Intellectual property strategy

Types of Intellectual property

Maximize protection of your intellectual property (IP) by strategically employing patents, trademarks, copyrights, and trade secrets.  

In theory, the different categories of IP (utility patents, provisional patents, design patents, copyrights, trademarks, and trade secrets) are distinct. However, in practice, these can somewhat overlap. Each is a type of IP protection tool. Sometimes one tool is clearly superior.  Sometimes more than one tool will work. But using the wrong tool can produce unsatisfactory results.

Patents (utility patents) cover useful, original, and not obvious ideas for gadgets, physical objects, compositions of matter (e.g. drugs), and the like. These must be filed, carefully reviewed, and ultimately disclosed to the public. They can last for up to 20 years if maintenance fees are paid.

Provisional patents are essentially a short-lived (1-year) first draft of a utility patent.

Patents (design patents) cover the ornamental appearance of a functional item. These also must be filed, reviewed, and ultimately disclosed to the public. These last for 15 years, maintenance fees not required.

Copyrights cover original written material, music, images, movies, and the like. These can last over a lifetime (e.g. lifetime of the author plus 70 years) after initial publication. Registration not initially required, but eventually needed to enforce rights.

Trademarks cover the words, symbols, or packaging associated with certain classes of products and services in commerce.  Registration, disclosure to the public, and review required. These have no lifetime limit, so long as the owner periodically sends in proof of continued use in commerce.

Trade Secrets cover undisclosed commercially useful information not generally known to the public or trade. These can include unpatentable items such as recipes, as well as un-copyrightable items such as lists. No lifetime limit, provided that the secret does not get exposed.

Sometimes it is possible to get better protection by handling the IP under multiple categories. Examples include:

  • Using a non-publication request to keep the IP secret while pursuing a US patent
  • Converting a utility patent drawing to a later design patent
  • Filing user interface IP as a utility patent, design patent, and copyright
  • Filing a distinctive design as both a design patent and a trademark
  • Filing a distinctive image (or fragment of literature) as both a copyright and a trademark

There are some tricky aspects to the multiple category approach as well, these include:

  • Cases where international IP rules are different from US rules
  • Trying to use a provisional patent for a later design patent
  • Shifting copyright (non-functional) vs patent (functional) and design patent (ornamental appearance of functional item) distinctions
  • Competitors using your assertions for one IP category against another IP category

So “mind the gap”, but it pays to think broadly and strategically here.

Trade Secrets

secrets
“Sshh” by Deborah Azzopradi

Consider trade secrets, especially when your commercially important secrets are unsuitable for patent or copyright protection.

Consider the formula for Coca-Cola and its “natural flavorings”, which dates back over 100 years.  Even if the formula could have been patented (unlikely), the patent would be long expired.  The formula might not be even eligible for copyright since it is a list.  In any event, a copyright by now would be both expired and useless since a copyright is only for the printed words.  However as a closely guarded trade secret, the formula remains valuable (the trademark, of course, is almost priceless).

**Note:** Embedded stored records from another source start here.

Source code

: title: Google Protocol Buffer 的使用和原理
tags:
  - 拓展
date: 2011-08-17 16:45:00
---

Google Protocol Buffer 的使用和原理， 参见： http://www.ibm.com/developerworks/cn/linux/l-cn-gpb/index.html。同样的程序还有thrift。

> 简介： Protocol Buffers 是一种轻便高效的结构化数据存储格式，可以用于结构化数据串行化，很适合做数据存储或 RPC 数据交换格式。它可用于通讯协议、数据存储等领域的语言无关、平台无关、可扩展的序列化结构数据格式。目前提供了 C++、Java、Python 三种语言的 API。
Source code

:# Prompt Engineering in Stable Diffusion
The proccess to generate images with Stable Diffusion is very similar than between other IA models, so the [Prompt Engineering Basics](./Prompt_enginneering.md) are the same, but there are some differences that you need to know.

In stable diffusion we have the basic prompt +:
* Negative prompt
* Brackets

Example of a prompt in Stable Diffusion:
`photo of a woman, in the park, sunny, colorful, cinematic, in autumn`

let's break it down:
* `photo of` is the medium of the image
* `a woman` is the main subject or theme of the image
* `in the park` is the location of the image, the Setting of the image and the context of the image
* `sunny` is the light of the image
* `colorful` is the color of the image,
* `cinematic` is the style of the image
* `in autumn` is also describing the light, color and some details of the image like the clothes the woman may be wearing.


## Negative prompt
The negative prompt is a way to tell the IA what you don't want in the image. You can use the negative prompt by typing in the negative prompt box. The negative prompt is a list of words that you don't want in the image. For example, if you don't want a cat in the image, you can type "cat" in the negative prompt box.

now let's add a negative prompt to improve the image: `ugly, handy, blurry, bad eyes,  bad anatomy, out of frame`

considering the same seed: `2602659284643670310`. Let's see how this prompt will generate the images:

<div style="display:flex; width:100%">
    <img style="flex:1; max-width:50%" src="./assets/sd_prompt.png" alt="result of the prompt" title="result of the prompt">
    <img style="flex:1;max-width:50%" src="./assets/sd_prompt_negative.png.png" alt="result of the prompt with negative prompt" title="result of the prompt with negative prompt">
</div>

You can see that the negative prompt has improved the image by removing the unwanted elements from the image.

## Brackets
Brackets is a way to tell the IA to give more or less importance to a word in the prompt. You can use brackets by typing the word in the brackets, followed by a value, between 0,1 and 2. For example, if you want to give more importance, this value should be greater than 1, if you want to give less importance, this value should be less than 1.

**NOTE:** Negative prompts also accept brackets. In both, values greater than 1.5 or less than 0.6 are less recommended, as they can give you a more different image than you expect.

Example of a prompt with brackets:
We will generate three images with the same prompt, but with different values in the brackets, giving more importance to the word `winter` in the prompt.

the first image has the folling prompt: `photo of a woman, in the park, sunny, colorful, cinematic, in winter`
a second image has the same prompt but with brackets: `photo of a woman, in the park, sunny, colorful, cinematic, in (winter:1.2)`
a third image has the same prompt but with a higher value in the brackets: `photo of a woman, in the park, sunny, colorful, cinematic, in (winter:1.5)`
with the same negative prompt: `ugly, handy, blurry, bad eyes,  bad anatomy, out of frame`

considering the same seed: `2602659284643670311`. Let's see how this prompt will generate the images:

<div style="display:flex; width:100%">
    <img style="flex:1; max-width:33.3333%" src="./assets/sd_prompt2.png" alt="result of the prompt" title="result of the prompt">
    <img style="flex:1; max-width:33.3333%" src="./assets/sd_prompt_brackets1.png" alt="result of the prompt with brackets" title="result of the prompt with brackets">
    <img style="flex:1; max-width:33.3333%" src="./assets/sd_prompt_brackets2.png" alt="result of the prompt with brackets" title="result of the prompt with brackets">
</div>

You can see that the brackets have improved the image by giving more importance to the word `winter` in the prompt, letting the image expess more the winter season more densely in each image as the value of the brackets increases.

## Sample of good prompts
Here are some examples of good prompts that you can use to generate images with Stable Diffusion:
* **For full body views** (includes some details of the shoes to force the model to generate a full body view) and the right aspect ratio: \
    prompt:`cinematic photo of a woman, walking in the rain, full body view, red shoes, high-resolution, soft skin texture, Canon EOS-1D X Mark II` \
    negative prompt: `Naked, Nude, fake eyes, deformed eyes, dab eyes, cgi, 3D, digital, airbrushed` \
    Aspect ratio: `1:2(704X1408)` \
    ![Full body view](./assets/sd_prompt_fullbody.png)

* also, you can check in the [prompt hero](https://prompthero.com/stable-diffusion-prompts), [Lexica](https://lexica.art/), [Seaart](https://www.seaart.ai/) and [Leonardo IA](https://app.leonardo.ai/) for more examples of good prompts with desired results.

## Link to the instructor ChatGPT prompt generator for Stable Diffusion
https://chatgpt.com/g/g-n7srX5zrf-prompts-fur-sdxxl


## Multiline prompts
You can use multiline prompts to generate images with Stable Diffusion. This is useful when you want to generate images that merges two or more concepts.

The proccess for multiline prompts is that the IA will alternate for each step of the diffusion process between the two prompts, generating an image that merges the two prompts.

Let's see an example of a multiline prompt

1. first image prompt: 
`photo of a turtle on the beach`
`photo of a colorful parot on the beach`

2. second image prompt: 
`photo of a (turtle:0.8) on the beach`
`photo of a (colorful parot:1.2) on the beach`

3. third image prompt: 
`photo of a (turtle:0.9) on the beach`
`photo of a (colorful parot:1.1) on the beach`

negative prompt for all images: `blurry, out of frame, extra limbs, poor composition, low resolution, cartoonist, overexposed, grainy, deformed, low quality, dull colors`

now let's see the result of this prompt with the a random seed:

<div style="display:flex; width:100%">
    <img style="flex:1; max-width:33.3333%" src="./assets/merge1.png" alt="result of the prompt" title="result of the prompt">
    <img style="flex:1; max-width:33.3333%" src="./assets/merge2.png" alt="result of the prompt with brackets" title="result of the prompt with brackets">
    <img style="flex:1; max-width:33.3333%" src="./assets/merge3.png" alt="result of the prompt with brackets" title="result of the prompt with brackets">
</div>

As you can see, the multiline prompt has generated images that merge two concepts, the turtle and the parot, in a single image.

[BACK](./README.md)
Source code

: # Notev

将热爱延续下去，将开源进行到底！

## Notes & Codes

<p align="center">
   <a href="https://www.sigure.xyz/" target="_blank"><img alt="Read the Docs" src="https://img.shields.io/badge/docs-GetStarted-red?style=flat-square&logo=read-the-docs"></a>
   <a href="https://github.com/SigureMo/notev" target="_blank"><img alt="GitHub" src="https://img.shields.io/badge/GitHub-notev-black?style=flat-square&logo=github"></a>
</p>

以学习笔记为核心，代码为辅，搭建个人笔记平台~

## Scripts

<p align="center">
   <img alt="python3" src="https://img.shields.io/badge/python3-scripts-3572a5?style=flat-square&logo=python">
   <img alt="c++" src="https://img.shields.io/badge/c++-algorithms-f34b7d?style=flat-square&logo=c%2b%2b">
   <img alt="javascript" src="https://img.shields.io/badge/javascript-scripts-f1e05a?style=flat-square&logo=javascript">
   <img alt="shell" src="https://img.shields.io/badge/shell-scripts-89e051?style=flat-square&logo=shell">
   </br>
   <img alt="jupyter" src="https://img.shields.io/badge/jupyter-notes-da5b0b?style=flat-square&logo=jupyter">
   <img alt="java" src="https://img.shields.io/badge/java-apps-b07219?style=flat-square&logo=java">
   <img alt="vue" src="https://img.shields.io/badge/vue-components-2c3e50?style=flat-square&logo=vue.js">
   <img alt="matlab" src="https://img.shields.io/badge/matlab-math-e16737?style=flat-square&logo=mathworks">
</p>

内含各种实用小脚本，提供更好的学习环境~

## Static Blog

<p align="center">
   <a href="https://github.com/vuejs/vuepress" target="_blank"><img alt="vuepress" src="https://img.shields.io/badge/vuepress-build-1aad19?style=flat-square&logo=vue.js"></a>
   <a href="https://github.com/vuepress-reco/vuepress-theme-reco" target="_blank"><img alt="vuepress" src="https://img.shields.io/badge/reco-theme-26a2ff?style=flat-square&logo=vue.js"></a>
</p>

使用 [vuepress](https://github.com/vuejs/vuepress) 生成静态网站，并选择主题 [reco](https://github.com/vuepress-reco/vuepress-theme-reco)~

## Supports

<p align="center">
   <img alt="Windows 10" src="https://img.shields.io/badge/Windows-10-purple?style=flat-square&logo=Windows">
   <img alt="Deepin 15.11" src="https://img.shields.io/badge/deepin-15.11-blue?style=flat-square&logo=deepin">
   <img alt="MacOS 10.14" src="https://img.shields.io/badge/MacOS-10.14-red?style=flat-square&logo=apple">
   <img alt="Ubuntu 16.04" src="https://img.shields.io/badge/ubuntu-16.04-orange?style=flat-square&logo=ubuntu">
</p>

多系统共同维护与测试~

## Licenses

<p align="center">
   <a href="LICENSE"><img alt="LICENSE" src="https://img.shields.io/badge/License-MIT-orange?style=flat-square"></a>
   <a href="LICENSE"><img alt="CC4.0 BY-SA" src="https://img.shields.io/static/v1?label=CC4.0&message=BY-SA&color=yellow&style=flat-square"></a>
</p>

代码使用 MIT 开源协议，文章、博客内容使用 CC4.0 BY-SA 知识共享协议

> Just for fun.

In addition to recipes, trade secrets can include production methods, marketing methods, computer software, and the like. Pretty much any information that gives a business competitive advantage, and is not generally known, is a potential trade secret.

Trade secret protection is very narrow – unless you can prove to a court that you carefully guarded the secret, and someone with access to the secret then misappropriated the secret, you are out of luck. If someone figures out the secret by other means (e.g. reverse engineering), there is no protection, even for Coca-Cola.

However if you can convince the court that trade secret theft occurred, you can request injunctions (e.g. block disclosure), damages (your economic harm caused by the theft), and possibly even seizure of materials and/or attorney fees.

Until recently, trade secrets were only handled at the state level.  However in May 2016, the federal Defend Trade Secrets Act of 2016 (DTSA) was signed into law.  Trade secret theft can now be handled in either state or federal court. Trade secret theft can now be charged under both civil and even criminal law.

So if you are doing a startup, think about which of your non-commonly known information gives you a competitive edge. Where appropriate, apply for patents and trademarks, and register copyrights to prove copyright ownership.  For the rest, although some disclosure may be required for marketing and fund-raising, try to limit this disclosure, and take positive steps (e.g. restriction of access, nondisclosure agreements) to preserve not-generally-known information that is competitively important.